Starting at the line that contains "middle dip: (408, 345)" in the listing below, write out every line word for word until you have written the line that contains "index tip: (27, 510)".

------------------------------------------------------------

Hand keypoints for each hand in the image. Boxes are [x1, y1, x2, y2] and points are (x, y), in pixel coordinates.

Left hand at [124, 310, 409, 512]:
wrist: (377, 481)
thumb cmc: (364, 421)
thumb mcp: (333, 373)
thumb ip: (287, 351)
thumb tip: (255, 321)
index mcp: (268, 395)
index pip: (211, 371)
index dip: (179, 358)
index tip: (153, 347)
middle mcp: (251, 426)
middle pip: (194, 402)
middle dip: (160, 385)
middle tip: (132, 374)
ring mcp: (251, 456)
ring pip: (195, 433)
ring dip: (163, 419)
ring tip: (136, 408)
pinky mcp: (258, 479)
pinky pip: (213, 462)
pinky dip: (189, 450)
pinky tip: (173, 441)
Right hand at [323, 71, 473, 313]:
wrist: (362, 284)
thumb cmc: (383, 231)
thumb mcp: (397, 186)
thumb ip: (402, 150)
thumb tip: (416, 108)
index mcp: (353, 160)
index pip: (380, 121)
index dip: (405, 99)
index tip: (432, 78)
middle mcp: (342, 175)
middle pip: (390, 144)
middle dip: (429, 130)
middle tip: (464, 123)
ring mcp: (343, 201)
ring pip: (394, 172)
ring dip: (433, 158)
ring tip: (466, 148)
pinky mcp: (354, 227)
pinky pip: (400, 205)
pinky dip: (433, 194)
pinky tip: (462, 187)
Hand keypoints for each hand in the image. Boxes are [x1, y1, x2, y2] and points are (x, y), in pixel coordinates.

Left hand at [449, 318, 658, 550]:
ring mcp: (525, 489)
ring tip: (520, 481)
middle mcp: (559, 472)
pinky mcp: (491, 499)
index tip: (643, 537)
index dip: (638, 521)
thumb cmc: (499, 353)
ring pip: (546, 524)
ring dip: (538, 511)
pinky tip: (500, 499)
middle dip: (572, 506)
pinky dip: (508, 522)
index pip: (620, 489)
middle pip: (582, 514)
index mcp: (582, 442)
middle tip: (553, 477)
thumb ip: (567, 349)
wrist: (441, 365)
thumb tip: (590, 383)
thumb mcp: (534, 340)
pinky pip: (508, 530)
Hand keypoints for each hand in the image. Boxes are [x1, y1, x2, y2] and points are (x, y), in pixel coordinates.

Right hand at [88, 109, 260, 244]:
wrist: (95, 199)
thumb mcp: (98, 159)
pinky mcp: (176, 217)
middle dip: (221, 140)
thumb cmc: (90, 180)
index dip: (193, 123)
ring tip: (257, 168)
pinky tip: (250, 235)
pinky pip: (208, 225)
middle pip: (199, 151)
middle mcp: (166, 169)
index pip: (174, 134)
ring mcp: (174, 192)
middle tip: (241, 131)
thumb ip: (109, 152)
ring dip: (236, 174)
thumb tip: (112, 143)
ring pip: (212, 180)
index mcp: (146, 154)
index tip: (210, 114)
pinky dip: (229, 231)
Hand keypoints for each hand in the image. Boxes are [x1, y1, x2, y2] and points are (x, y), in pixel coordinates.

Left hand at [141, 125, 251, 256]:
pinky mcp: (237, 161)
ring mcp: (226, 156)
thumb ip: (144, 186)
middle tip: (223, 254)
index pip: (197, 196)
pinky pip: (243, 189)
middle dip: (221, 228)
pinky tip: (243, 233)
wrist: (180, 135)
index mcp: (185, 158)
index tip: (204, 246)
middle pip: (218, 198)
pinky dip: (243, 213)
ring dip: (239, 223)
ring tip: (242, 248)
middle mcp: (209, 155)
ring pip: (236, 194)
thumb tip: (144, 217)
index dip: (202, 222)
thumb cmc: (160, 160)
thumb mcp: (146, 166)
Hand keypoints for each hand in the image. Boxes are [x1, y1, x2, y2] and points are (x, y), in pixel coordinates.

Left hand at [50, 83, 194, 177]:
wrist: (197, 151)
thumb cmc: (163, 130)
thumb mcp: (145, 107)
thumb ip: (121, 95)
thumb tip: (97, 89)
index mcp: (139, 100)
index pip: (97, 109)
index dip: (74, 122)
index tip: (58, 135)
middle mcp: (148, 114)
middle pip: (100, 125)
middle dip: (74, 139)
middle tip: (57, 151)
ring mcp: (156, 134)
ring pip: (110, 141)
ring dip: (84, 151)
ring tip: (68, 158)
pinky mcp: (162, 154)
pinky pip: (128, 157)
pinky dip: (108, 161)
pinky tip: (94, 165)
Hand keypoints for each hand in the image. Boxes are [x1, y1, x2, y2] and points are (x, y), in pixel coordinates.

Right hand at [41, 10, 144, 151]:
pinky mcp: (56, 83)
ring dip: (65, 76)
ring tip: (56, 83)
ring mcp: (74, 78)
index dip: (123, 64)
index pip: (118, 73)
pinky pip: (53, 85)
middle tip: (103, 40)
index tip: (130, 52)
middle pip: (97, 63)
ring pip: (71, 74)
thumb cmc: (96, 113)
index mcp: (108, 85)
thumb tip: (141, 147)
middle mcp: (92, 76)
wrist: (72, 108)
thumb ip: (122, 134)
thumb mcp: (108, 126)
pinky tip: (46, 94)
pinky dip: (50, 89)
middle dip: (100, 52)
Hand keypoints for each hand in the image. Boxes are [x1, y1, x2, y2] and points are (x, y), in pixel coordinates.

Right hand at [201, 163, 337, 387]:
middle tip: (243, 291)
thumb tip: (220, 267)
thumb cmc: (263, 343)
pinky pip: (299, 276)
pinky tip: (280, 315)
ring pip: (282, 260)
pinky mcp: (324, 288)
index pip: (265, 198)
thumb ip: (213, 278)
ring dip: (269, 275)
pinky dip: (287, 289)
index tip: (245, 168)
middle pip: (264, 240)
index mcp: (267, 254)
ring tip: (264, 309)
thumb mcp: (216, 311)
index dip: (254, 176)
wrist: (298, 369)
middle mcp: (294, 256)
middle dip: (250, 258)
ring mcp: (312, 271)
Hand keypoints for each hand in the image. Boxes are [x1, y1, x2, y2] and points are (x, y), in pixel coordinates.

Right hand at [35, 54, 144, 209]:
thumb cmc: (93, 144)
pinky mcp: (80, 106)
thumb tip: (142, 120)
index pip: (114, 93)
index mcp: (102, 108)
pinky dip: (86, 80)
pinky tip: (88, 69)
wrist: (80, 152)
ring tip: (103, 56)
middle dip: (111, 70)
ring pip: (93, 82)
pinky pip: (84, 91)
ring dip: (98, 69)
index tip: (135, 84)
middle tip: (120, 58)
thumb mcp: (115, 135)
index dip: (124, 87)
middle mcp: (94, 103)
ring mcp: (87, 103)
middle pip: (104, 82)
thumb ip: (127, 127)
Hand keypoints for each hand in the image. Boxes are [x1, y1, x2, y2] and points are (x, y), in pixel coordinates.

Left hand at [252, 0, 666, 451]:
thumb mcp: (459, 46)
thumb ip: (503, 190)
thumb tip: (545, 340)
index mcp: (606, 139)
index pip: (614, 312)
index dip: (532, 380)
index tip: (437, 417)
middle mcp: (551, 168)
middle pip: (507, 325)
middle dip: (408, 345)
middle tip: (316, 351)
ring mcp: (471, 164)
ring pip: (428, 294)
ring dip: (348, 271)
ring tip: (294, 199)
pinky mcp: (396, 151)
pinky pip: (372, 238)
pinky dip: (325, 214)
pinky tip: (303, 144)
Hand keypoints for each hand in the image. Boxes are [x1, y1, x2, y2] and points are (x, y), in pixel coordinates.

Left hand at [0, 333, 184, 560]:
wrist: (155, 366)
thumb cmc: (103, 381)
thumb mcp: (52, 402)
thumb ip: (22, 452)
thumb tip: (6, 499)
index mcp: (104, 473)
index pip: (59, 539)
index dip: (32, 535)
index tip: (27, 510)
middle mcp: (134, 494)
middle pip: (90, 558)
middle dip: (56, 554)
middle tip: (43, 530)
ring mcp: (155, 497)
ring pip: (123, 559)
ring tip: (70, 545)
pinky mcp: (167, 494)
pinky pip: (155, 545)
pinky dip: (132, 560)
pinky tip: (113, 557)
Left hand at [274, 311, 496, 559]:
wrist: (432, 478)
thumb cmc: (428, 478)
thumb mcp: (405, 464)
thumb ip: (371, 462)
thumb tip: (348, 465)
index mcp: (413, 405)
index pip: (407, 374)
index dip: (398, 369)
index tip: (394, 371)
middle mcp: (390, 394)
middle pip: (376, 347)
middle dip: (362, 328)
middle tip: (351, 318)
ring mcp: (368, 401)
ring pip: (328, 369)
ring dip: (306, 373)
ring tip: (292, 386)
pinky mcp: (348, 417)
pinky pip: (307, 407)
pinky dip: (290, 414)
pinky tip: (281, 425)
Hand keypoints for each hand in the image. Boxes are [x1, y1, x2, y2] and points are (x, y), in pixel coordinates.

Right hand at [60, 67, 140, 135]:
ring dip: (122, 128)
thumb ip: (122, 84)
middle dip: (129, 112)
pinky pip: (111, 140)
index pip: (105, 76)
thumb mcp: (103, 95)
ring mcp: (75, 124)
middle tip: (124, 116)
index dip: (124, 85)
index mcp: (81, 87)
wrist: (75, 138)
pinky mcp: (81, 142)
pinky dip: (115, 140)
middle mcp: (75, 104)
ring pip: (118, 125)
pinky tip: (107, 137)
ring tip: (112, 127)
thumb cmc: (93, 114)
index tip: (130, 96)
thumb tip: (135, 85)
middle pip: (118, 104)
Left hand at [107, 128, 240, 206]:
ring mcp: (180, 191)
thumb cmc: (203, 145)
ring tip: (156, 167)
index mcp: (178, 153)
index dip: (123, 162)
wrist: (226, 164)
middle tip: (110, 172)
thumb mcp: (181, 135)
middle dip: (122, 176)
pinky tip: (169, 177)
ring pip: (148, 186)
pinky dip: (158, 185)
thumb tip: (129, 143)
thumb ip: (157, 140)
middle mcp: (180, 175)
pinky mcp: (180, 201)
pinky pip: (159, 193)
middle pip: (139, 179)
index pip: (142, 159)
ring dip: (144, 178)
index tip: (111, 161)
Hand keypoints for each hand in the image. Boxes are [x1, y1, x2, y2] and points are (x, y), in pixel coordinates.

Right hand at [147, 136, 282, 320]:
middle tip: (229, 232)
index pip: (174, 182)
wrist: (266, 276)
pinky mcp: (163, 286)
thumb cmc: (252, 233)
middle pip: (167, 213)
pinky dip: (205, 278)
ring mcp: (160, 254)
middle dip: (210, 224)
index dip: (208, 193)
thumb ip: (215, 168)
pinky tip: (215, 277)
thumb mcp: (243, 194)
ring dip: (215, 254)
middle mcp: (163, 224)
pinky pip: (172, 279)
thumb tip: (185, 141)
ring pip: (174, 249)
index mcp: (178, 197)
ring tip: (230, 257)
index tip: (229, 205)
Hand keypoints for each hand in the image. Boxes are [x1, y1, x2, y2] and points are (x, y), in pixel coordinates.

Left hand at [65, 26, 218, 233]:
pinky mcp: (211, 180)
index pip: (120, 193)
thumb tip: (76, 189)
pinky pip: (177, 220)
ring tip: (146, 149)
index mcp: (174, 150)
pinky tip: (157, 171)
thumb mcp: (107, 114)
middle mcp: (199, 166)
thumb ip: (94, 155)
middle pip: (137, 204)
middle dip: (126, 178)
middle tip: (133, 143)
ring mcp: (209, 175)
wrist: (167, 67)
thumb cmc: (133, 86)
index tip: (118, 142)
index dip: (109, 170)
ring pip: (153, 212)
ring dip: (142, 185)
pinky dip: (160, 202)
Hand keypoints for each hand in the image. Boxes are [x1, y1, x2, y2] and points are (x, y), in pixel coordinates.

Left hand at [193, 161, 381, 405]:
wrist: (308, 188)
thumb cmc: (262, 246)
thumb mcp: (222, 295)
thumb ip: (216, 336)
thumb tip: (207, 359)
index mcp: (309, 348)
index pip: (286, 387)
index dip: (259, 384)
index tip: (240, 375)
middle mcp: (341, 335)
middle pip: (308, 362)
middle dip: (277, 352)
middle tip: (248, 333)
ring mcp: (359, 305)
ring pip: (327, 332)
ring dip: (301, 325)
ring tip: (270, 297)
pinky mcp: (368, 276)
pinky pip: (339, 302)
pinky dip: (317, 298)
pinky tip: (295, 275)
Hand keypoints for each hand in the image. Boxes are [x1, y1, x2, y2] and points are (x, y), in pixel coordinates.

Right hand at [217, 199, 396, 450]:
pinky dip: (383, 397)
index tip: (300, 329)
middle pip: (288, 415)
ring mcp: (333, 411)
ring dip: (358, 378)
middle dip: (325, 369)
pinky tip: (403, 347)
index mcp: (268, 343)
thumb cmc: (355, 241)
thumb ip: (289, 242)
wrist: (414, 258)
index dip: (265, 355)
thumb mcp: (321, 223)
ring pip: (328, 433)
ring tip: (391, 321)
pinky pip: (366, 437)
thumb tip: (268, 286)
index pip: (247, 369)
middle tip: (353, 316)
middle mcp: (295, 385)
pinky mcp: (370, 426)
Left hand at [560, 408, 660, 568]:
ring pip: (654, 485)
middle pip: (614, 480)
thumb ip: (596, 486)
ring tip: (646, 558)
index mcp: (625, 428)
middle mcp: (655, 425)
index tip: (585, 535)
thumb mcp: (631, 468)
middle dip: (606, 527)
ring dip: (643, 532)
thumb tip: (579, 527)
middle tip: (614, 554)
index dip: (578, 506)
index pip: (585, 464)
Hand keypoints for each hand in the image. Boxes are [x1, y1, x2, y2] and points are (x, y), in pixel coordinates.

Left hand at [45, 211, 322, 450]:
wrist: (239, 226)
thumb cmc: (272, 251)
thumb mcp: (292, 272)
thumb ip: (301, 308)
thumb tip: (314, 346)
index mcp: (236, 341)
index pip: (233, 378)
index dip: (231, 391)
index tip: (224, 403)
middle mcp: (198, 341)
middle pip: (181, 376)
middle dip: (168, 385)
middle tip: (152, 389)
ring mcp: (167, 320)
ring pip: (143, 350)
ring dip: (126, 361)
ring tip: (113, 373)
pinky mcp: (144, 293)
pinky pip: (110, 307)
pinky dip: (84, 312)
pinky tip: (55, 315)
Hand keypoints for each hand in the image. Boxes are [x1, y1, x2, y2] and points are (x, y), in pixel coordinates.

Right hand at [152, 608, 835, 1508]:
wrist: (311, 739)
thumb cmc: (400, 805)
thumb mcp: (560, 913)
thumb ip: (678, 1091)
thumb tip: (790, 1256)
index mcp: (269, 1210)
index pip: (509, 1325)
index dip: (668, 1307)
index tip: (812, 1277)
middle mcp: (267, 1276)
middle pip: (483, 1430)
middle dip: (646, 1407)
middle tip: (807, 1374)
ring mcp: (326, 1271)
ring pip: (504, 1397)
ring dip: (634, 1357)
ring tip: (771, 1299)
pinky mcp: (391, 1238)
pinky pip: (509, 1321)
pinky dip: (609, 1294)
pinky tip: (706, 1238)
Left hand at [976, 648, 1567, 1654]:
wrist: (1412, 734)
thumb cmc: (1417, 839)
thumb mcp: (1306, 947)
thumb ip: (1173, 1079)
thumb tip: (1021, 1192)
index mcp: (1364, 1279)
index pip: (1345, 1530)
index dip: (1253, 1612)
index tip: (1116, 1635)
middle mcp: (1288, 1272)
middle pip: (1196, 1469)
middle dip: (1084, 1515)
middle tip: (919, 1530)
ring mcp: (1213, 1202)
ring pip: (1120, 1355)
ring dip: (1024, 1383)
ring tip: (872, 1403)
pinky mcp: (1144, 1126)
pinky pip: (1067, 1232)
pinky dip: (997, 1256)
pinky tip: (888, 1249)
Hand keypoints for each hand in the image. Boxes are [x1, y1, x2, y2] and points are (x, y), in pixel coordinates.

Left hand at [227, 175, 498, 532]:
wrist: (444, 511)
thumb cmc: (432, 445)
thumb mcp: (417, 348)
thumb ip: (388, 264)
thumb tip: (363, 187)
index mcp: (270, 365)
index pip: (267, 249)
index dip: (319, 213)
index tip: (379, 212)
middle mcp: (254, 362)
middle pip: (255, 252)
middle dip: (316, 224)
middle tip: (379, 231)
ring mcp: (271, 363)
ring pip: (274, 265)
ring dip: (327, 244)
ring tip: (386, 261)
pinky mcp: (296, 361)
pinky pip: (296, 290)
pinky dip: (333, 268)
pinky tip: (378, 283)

------------------------------------------------------------

→ **Answer box**:
middle dip: (408, 345)
middle tip: (316, 351)
ring mcp: (471, 164)
ring pip: (428, 294)
ring dip: (348, 271)
ring tip: (294, 199)
pinky mcp: (396, 151)
pinky pip: (372, 238)
pinky dip: (325, 214)
pinky tip: (303, 144)
Hand keypoints for each hand in the image. Boxes are [x1, y1, x2, y2] and points are (x, y), in pixel coordinates.

Left hand at [0, 333, 184, 560]:
wrist: (155, 366)
thumb cmc: (103, 381)
thumb mcp: (52, 402)
thumb ip: (22, 452)
thumb tip: (6, 499)
index mcp: (104, 473)
index pip: (59, 539)
index dip: (32, 535)
index tip: (27, 510)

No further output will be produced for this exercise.